» INFORMATION SHOWN
╔══
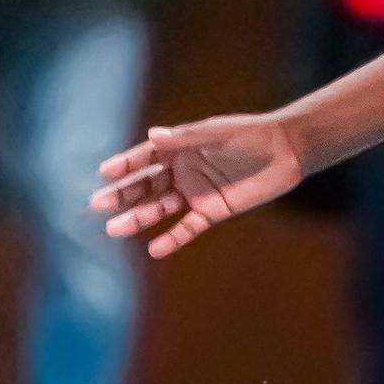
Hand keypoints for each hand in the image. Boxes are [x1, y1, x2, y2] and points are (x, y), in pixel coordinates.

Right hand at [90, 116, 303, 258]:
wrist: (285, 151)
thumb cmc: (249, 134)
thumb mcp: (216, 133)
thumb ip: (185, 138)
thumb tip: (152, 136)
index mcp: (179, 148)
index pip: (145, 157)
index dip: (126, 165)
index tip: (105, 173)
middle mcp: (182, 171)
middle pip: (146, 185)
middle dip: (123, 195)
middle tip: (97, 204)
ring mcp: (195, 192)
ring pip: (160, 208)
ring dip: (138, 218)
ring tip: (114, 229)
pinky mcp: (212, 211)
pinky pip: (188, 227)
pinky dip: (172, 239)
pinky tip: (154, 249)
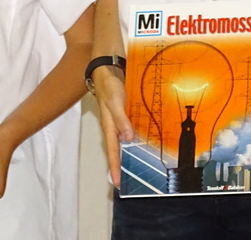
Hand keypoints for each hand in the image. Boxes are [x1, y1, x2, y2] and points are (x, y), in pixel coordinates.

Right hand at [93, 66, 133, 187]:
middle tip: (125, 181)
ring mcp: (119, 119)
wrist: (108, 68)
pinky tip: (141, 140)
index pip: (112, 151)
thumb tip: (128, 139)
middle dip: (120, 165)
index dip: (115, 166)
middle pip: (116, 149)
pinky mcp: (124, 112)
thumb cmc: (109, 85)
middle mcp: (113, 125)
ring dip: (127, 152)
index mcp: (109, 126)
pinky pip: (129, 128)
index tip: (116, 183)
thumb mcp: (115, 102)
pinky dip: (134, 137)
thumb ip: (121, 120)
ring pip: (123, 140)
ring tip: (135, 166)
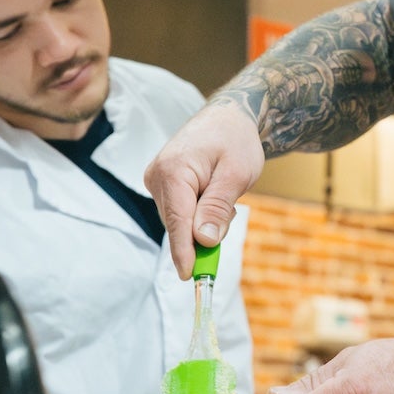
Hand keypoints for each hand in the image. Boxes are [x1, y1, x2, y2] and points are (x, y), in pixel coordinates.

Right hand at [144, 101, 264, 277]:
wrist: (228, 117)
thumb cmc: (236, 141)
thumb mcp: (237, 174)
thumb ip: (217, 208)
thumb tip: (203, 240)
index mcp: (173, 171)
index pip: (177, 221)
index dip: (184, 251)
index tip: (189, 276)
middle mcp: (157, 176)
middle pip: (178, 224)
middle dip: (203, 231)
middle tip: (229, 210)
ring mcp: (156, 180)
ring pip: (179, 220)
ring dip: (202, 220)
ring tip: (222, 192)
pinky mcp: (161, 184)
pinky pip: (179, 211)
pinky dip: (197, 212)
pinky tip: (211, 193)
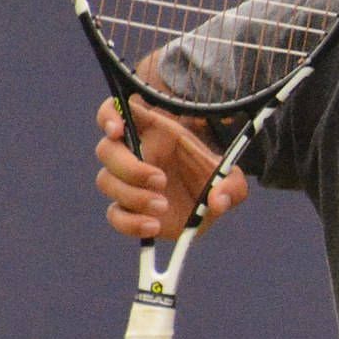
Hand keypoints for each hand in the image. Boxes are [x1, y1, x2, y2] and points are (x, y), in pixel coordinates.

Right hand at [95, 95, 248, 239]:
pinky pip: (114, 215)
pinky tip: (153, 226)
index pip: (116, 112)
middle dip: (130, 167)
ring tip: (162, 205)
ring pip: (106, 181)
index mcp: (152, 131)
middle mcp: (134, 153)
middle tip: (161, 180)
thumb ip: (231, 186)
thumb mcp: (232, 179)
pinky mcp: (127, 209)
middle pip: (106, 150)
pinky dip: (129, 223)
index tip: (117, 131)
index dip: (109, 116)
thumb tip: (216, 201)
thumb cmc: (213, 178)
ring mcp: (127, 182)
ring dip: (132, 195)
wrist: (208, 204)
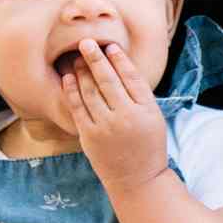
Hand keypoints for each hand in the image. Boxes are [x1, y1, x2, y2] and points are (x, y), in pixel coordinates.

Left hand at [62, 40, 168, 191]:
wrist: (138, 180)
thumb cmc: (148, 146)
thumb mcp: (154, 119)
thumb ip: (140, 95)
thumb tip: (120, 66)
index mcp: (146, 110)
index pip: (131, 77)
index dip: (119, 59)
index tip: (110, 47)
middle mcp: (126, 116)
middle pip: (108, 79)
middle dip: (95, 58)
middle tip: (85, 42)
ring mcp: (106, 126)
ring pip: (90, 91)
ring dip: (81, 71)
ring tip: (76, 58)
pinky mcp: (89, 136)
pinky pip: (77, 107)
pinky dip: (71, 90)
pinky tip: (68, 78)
╚══
» TASK DIRECTIONS
Set the pictures aside and restate word for word only the lines from the line containing "middle pip: (106, 150)" through the end of the entries above, both included.

» RESULT FOR THIS TASK
middle pip: (106, 150)
pinky dip: (129, 223)
index tip: (117, 131)
index dip: (109, 116)
thumb tip: (216, 201)
thumb cmc: (213, 178)
ring mcp: (127, 182)
ring dip: (132, 195)
wrist: (208, 204)
Hand keypoints for each hand in the image. Boxes are [x1, y1, x2, y2] and points are (x, y), in pixel coordinates.

Left hand at [62, 40, 168, 191]:
wrist: (138, 180)
thumb cmc: (148, 146)
thumb mcp: (154, 119)
thumb ip: (140, 95)
thumb tip: (120, 66)
index mcp: (146, 110)
index pip: (131, 77)
index dip: (119, 59)
index tip: (110, 47)
middle mcp: (126, 116)
middle pip: (108, 79)
middle dip: (95, 58)
middle tip: (85, 42)
ring mcp: (106, 126)
ring pip: (90, 91)
ring dip: (81, 71)
ring tip: (76, 58)
pinky mcp: (89, 136)
pinky pip: (77, 107)
pinky dip: (71, 90)
pinky tip: (68, 78)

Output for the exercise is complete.